Restoring the UPR-related shutoff of protein synthesis isn't necessarily an easy therapeutic strategy. Doing so by inhibiting PERK, for example, can cause severe side effects, since PERK-like enzymes have other functions elsewhere in the body. "If you completely inhibit PERK, you will destroy pancreatic beta cells, causing diabetes; you will damage the liver and probably bones too," says Scheper. The mice in Mallucci's study did show modest rises in blood sugar levels, and possibly also in connection with PERK inhibition, the animals lost a lot of weight. "Our study was a good proof of principle, but clearly the compound we used will not go into people," Mallucci says.

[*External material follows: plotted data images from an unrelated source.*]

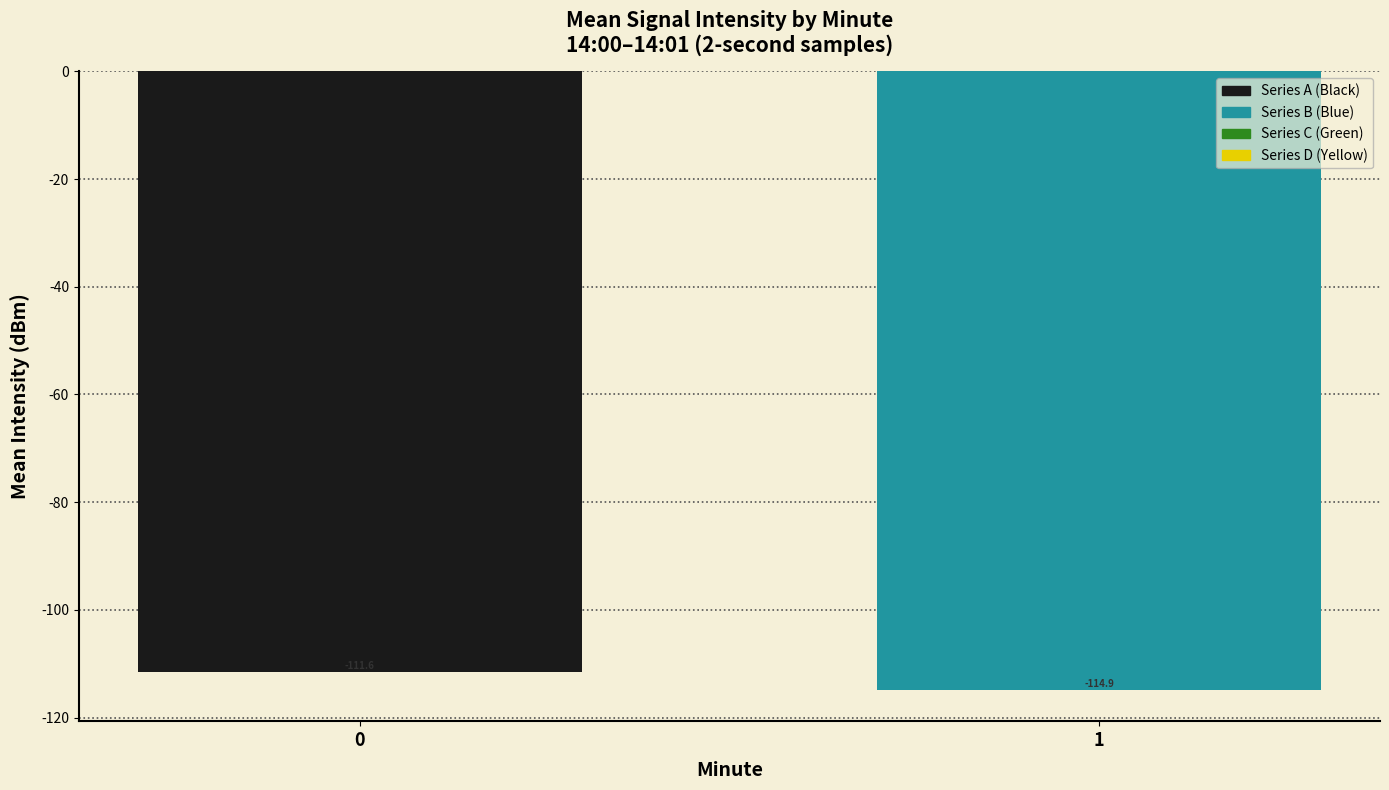

How many bars are there in total?

2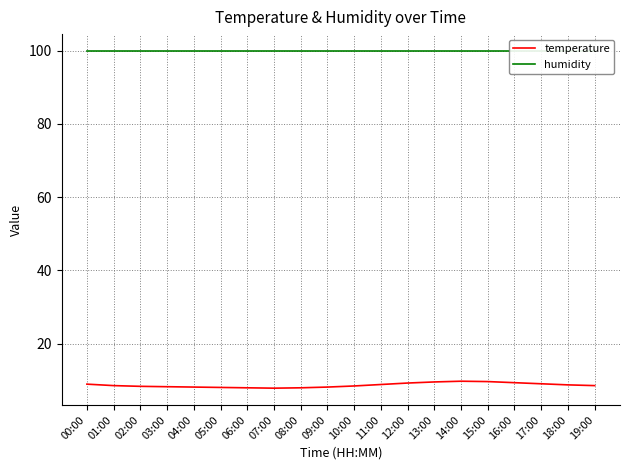

What is the label of the 5th point from the right?

15:00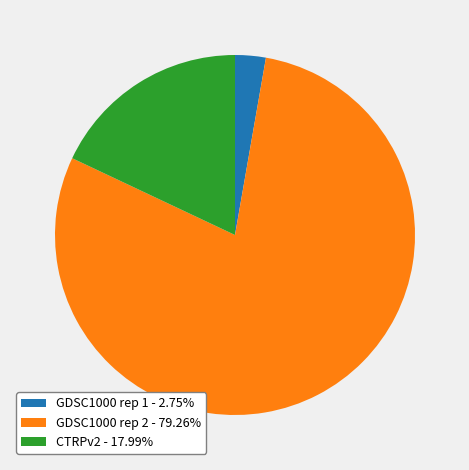

Approximately how many times larger is the value at GDSC1000 rep 2 - 79.26% compared to CTRPv2 - 17.99%?

4.4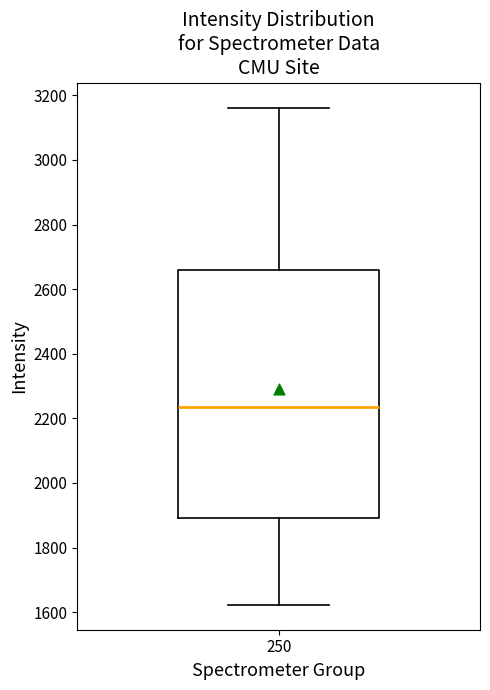

Transcribe this box plot: give where the median line is, the range the box spans, and where the two whiskers end, as read against the y-axis. The values are not printed on the chart, so give them approximately, as read against the axis.

median 2240, box 1900 to 2660, whiskers 1620 to 3160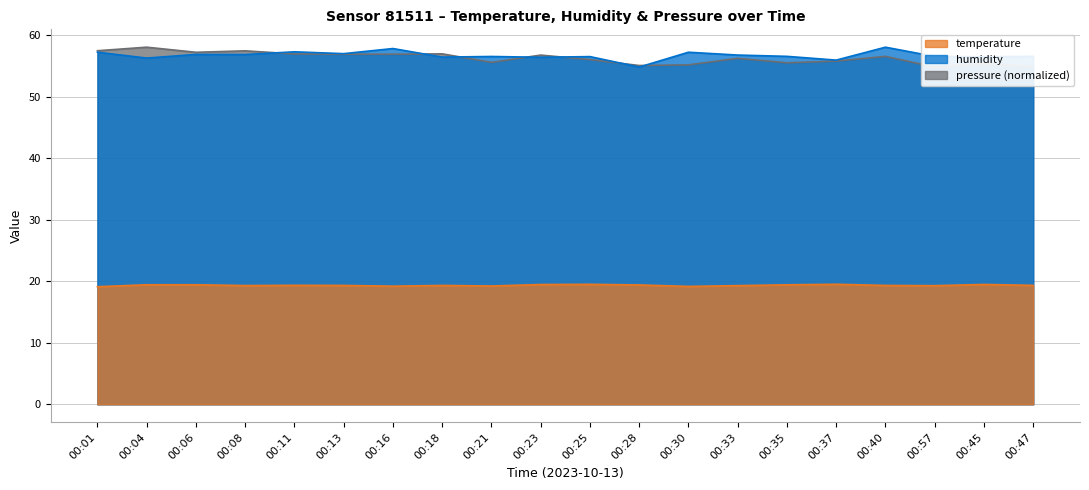

Does the chart display data point markers on the line(s)?

No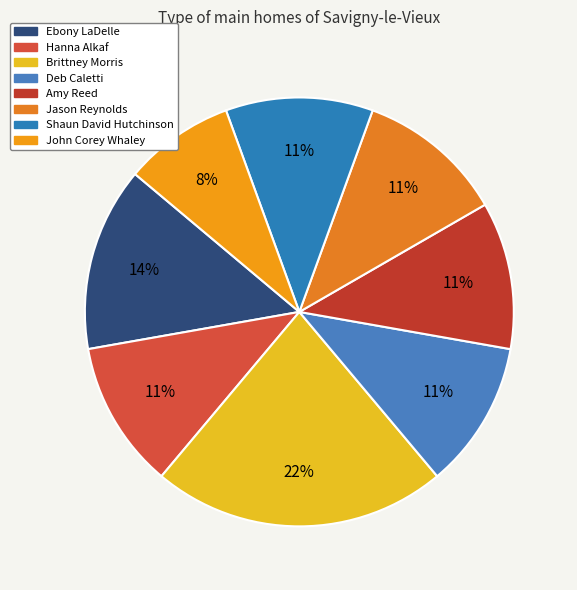

How many slices are in this pie chart?

8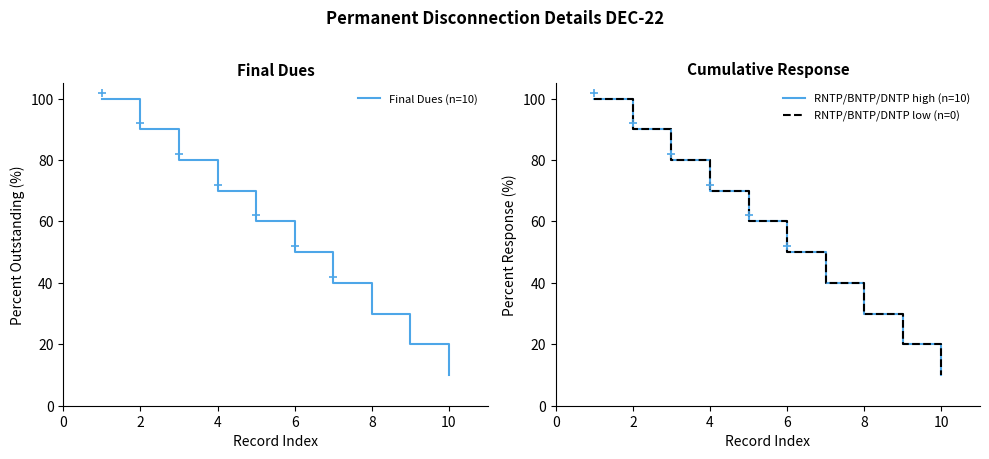

At how many categories does at least one series exceed 14?

9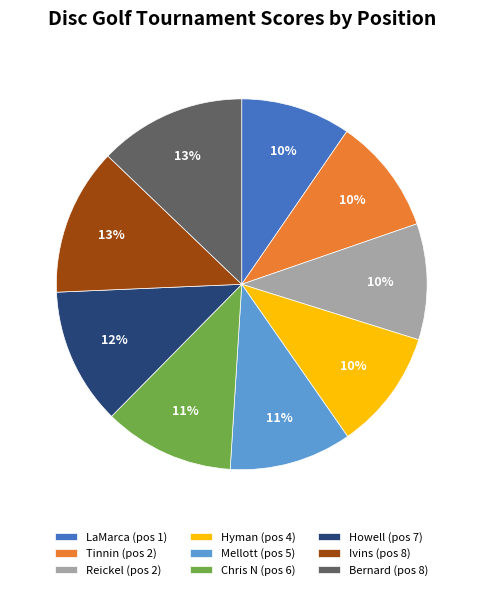

How many segments does this pie chart have?

9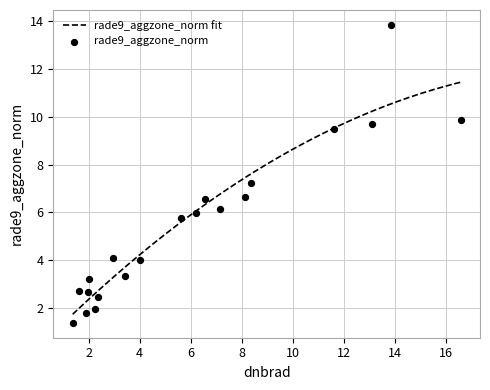

What is the minimum value for rade9_aggzone_norm fit?

1.7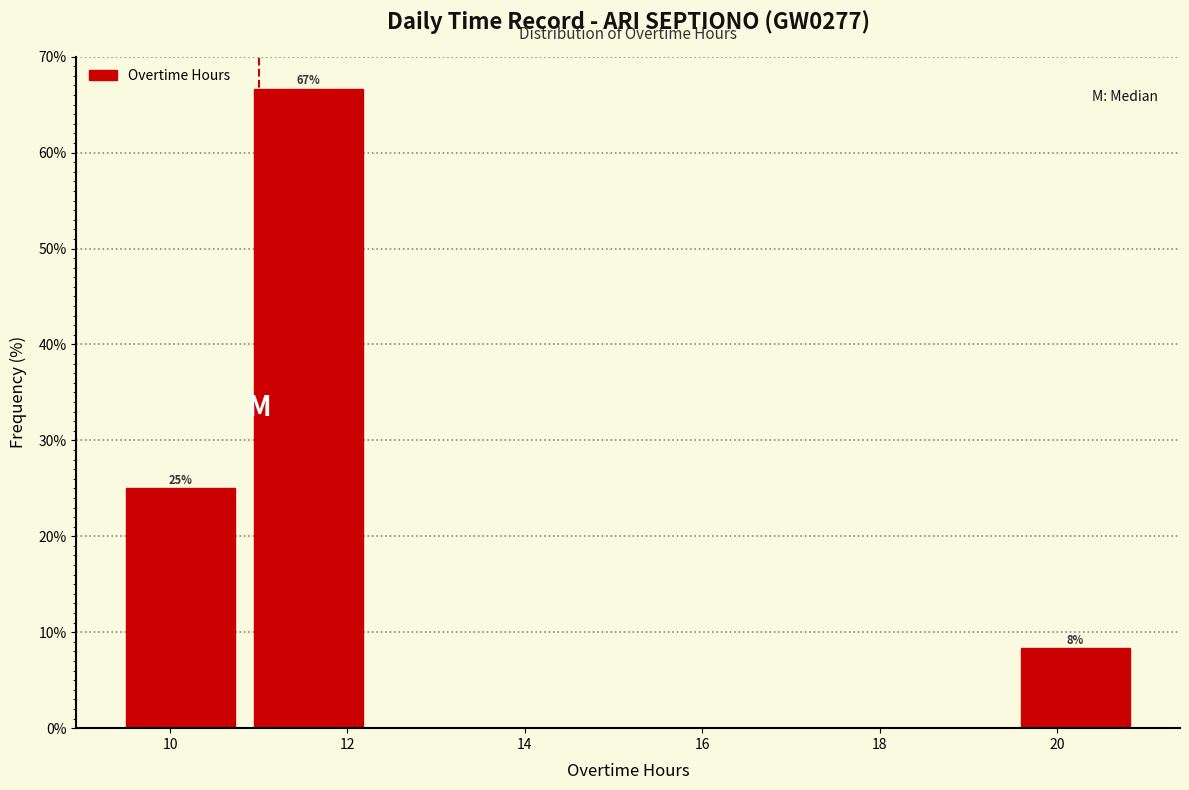

Which range on the x-axis has the tallest bar?

10.8 to 12.2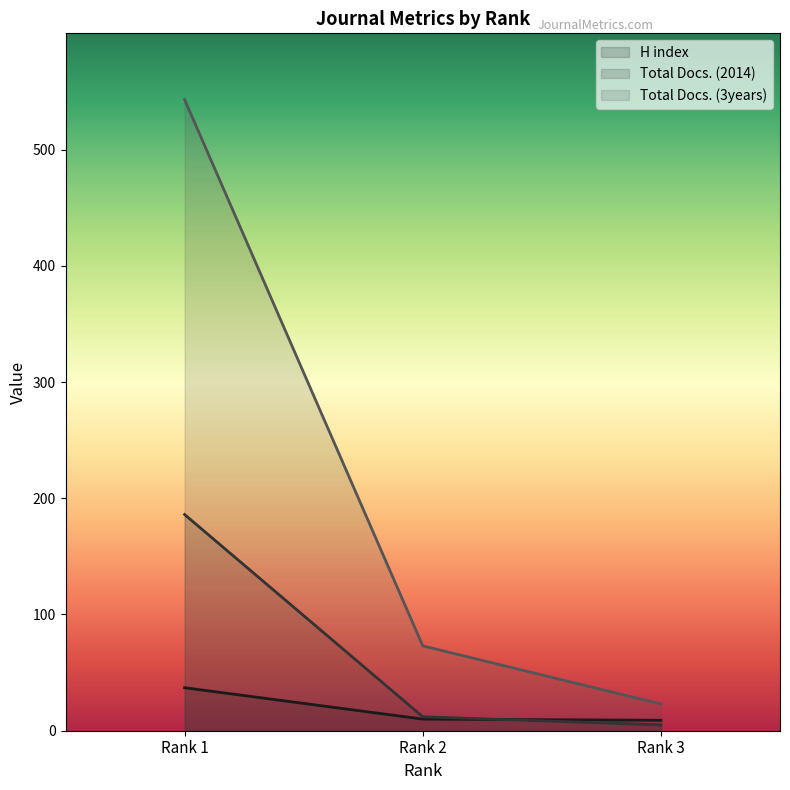

What are all the series names shown in the legend?

H index, Total Docs. (2014), Total Docs. (3years)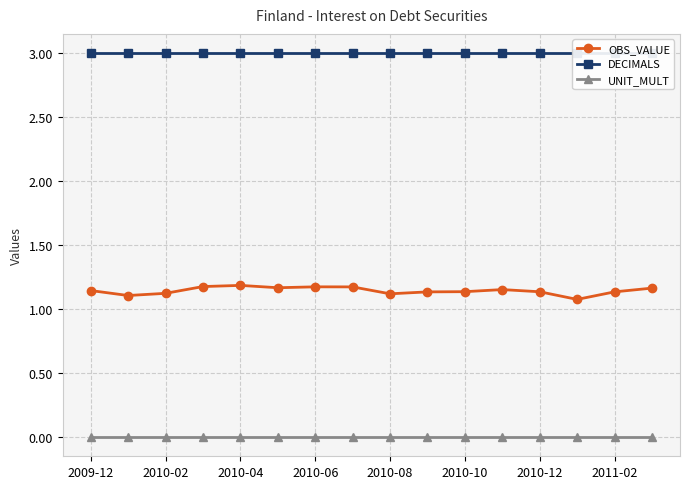

How many lines are shown in the chart?

3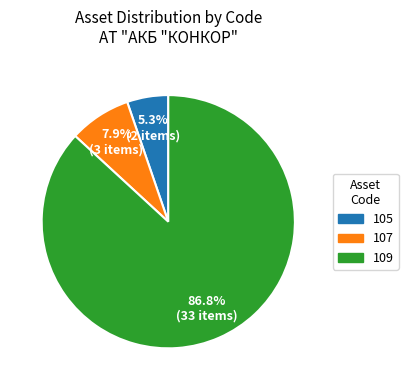

Between 105 and 109, which is larger?

109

Her lab, Scheper's, Klann's and others are now looking for other ways to dial down the UPR and its protein-synthesis shutoff. "Maybe we should be looking a bit further downstream in the UPR pathway, or finding ways to inhibit PERK's function more selectively," says Scheper. She adds that the UPR is an important response to cell stress that probably should never be switched off long-term, so an intermittent rather than a constant UPR inhibition might be another therapeutic approach, perhaps combined with the boosting of other cellular mechanisms that help clear unwanted protein aggregates. [See "'Good housekeeping' and healthy brain aging."]

 "It is definitely a promising approach to treating neurodegenerative diseases," Scheper says. "But at this point it still needs a lot more work."